+++ Dataset excerpts
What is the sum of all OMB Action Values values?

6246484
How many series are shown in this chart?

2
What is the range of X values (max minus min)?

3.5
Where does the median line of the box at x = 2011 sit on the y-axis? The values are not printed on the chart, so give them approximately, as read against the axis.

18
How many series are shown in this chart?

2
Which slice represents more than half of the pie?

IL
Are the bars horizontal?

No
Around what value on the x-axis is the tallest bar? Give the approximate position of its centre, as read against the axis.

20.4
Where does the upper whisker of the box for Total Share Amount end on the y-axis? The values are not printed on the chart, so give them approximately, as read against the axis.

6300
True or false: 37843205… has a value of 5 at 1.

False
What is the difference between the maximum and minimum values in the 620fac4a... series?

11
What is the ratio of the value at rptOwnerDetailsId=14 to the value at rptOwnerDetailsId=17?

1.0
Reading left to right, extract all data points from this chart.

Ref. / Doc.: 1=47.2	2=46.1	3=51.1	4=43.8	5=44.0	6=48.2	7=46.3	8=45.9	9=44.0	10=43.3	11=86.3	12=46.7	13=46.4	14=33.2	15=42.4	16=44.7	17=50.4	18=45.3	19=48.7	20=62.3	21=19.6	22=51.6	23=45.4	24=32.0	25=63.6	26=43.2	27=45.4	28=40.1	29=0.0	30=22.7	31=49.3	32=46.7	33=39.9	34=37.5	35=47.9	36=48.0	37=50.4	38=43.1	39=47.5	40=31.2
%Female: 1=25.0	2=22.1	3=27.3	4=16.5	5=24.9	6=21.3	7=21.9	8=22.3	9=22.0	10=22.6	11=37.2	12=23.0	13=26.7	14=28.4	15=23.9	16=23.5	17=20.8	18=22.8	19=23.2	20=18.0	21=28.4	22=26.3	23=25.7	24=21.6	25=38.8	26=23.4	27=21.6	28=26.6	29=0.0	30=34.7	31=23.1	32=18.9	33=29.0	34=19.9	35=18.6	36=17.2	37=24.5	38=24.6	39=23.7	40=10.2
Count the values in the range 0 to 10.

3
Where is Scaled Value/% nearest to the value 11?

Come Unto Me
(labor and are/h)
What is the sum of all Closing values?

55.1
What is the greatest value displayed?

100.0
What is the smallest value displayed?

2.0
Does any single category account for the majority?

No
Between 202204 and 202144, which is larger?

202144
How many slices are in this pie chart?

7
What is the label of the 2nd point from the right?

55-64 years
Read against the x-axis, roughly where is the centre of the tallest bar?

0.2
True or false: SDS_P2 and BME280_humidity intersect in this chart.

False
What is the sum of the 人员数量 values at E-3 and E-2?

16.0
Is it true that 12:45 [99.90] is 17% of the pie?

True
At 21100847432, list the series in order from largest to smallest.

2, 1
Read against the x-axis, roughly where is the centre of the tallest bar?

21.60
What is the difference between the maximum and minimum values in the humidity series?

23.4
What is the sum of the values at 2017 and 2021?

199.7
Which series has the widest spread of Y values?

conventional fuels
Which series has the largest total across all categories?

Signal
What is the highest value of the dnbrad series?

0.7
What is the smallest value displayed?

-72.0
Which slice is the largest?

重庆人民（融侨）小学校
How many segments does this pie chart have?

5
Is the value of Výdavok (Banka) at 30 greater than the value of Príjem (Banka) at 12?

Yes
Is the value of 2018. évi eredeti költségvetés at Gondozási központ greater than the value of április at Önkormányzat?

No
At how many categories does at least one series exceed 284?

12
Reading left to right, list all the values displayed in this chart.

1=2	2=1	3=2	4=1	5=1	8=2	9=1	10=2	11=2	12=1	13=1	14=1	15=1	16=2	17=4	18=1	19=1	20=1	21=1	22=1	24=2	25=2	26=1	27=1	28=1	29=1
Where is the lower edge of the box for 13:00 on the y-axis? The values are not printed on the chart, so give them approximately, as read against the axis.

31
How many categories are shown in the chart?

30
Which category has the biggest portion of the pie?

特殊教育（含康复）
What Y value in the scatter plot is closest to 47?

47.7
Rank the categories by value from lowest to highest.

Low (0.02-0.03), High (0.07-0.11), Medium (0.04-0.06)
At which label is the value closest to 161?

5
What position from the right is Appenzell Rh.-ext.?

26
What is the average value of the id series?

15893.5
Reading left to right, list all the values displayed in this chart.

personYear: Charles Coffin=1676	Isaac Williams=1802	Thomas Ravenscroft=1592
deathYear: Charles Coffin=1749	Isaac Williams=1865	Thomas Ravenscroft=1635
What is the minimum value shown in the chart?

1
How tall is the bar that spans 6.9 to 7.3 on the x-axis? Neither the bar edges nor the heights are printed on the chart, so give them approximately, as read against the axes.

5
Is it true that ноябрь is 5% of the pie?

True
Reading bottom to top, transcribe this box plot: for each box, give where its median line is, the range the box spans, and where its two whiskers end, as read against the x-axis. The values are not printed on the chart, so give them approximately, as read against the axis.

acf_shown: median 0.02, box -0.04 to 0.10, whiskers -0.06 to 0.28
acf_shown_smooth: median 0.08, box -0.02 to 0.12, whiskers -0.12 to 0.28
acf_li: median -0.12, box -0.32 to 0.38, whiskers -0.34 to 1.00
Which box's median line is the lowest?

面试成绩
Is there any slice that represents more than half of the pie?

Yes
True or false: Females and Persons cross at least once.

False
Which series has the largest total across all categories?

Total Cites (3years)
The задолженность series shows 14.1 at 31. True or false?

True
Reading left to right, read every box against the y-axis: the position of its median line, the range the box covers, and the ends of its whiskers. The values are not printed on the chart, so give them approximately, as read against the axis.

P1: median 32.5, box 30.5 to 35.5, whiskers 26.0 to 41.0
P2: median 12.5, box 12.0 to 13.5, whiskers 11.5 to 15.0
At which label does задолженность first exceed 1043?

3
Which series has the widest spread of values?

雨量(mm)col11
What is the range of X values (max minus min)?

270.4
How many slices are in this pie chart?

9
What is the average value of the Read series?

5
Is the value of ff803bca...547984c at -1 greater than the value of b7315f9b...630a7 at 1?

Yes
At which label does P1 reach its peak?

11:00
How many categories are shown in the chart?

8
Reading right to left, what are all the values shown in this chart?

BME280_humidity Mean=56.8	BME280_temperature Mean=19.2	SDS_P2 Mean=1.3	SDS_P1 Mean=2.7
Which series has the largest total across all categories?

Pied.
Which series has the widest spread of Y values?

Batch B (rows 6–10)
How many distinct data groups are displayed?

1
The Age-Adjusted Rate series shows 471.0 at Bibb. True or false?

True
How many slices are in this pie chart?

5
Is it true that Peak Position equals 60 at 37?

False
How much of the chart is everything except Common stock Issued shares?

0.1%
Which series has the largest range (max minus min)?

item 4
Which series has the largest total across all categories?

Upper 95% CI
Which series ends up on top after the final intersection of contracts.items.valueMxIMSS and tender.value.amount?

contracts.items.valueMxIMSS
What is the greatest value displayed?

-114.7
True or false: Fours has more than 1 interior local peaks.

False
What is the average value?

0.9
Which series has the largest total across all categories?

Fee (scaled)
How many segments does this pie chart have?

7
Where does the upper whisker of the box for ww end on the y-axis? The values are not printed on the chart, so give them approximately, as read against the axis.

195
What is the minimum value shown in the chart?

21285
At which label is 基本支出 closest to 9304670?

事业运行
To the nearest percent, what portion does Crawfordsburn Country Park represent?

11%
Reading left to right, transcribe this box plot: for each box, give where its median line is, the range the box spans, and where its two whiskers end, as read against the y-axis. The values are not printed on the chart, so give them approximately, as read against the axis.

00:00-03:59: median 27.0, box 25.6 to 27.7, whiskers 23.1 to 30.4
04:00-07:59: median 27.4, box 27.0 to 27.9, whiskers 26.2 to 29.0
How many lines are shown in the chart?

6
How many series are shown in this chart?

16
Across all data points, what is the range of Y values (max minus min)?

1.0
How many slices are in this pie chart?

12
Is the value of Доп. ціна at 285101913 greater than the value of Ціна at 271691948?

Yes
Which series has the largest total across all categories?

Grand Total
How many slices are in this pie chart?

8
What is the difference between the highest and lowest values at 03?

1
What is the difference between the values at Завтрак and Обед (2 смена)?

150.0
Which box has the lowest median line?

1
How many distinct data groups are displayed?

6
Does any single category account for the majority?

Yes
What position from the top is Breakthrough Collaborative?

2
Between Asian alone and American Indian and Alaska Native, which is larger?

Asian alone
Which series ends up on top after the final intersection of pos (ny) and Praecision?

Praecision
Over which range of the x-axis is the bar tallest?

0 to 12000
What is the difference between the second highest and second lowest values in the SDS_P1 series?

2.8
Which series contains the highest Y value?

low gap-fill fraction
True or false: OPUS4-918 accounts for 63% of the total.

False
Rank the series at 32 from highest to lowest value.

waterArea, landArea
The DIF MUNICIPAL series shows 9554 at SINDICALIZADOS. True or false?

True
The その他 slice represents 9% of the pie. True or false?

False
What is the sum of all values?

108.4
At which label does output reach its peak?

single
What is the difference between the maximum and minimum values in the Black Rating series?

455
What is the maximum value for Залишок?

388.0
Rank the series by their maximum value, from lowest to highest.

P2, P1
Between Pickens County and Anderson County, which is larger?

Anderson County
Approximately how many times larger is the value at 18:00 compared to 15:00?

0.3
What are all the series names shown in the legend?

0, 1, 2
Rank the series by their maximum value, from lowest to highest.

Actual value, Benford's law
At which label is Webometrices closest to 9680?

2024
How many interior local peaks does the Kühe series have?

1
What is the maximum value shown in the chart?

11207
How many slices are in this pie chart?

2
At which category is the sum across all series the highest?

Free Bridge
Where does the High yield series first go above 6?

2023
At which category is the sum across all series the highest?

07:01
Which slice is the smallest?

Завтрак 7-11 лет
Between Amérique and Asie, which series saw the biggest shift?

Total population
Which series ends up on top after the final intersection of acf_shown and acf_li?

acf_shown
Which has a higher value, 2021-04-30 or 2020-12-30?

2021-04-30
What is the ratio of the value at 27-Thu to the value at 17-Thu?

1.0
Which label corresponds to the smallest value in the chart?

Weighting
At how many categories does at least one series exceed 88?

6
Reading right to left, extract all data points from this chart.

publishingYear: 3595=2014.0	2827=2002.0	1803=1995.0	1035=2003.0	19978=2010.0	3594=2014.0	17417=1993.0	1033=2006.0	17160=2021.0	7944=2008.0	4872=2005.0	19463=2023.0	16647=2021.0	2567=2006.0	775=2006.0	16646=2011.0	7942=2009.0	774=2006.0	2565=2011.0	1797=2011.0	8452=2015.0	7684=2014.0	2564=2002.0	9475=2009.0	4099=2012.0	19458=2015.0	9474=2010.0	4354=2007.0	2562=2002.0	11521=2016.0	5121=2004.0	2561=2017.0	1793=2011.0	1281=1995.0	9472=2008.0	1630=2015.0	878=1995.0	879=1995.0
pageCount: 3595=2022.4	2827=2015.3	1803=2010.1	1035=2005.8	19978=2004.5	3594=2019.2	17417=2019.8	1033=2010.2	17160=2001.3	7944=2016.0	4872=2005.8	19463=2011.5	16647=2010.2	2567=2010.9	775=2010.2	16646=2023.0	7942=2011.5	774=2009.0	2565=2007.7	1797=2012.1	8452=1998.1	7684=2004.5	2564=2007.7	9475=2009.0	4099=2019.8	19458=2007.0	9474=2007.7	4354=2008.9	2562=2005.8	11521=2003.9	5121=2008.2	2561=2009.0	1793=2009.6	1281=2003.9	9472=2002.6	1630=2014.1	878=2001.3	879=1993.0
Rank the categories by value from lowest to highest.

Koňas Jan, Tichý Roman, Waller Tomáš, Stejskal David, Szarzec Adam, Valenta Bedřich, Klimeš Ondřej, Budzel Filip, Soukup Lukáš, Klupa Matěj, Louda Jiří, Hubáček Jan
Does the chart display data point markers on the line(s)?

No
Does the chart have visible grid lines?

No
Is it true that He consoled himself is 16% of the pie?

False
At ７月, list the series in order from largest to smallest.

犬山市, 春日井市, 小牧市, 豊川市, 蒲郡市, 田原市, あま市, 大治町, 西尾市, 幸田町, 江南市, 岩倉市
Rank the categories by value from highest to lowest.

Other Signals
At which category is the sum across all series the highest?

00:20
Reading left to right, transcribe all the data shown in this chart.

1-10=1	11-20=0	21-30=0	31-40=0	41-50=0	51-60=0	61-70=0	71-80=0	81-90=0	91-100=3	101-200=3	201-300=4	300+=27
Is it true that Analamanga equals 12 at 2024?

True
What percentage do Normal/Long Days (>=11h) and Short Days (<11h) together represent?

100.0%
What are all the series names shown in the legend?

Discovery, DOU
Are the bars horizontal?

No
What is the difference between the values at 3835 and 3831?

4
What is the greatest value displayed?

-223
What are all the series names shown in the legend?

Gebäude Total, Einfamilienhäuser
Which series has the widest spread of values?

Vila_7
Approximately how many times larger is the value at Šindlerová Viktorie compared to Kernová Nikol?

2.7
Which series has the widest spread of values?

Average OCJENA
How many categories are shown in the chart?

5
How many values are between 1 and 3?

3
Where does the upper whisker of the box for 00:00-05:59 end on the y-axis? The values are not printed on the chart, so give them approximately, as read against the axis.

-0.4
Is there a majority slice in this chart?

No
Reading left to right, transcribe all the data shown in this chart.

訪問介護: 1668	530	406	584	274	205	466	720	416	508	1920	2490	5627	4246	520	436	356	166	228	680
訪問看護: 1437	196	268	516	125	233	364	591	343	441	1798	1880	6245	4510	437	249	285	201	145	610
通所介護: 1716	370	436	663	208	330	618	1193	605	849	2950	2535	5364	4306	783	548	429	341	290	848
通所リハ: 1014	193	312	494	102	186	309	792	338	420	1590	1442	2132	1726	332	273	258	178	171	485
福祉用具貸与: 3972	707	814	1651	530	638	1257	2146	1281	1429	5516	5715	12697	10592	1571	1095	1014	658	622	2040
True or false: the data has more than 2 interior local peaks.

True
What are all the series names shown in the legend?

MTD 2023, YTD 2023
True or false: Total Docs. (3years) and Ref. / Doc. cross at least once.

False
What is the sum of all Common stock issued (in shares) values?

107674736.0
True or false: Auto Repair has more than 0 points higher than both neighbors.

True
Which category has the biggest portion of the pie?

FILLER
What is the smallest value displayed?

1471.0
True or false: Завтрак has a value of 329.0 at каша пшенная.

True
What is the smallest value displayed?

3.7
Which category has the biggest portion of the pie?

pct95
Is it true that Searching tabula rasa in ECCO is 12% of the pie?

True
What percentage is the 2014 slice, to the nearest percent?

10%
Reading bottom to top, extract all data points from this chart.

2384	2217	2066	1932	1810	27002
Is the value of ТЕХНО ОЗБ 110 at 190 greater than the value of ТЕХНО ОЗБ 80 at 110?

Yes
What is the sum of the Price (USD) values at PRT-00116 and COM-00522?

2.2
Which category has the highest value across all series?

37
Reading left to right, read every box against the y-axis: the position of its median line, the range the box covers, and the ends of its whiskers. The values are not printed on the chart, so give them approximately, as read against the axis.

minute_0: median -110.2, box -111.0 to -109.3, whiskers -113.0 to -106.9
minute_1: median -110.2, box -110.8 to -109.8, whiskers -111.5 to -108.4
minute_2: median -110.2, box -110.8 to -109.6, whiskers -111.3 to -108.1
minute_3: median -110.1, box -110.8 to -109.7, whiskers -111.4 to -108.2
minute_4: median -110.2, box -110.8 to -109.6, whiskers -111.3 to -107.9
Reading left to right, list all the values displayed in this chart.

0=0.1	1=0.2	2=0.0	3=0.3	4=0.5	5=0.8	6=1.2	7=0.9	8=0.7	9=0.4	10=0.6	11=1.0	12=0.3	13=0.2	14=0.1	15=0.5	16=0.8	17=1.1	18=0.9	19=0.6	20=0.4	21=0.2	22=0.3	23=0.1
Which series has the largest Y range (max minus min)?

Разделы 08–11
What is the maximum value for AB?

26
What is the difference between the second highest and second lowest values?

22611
++++++
▶ **Exercise aim**: Convert the records, from their first line through the line that contains "Reading left to right, extract", into a JSON list of strings with one string per line, omitting blank lines.

▶ **Result of this exercise**:
[
  "What is the sum of all OMB Action Values values?",
  "6246484",
  "How many series are shown in this chart?",
  "2",
  "What is the range of X values (max minus min)?",
  "3.5",
  "Where does the median line of the box at x = 2011 sit on the y-axis? The values are not printed on the chart, so give them approximately, as read against the axis.",
  "18",
  "How many series are shown in this chart?",
  "2",
  "Which slice represents more than half of the pie?",
  "IL",
  "Are the bars horizontal?",
  "No",
  "Around what value on the x-axis is the tallest bar? Give the approximate position of its centre, as read against the axis.",
  "20.4",
  "Where does the upper whisker of the box for Total Share Amount end on the y-axis? The values are not printed on the chart, so give them approximately, as read against the axis.",
  "6300",
  "True or false: 37843205… has a value of 5 at 1.",
  "False",
  "What is the difference between the maximum and minimum values in the 620fac4a... series?",
  "11",
  "What is the ratio of the value at rptOwnerDetailsId=14 to the value at rptOwnerDetailsId=17?",
  "1.0",
  "Reading left to right, extract all data points from this chart."
]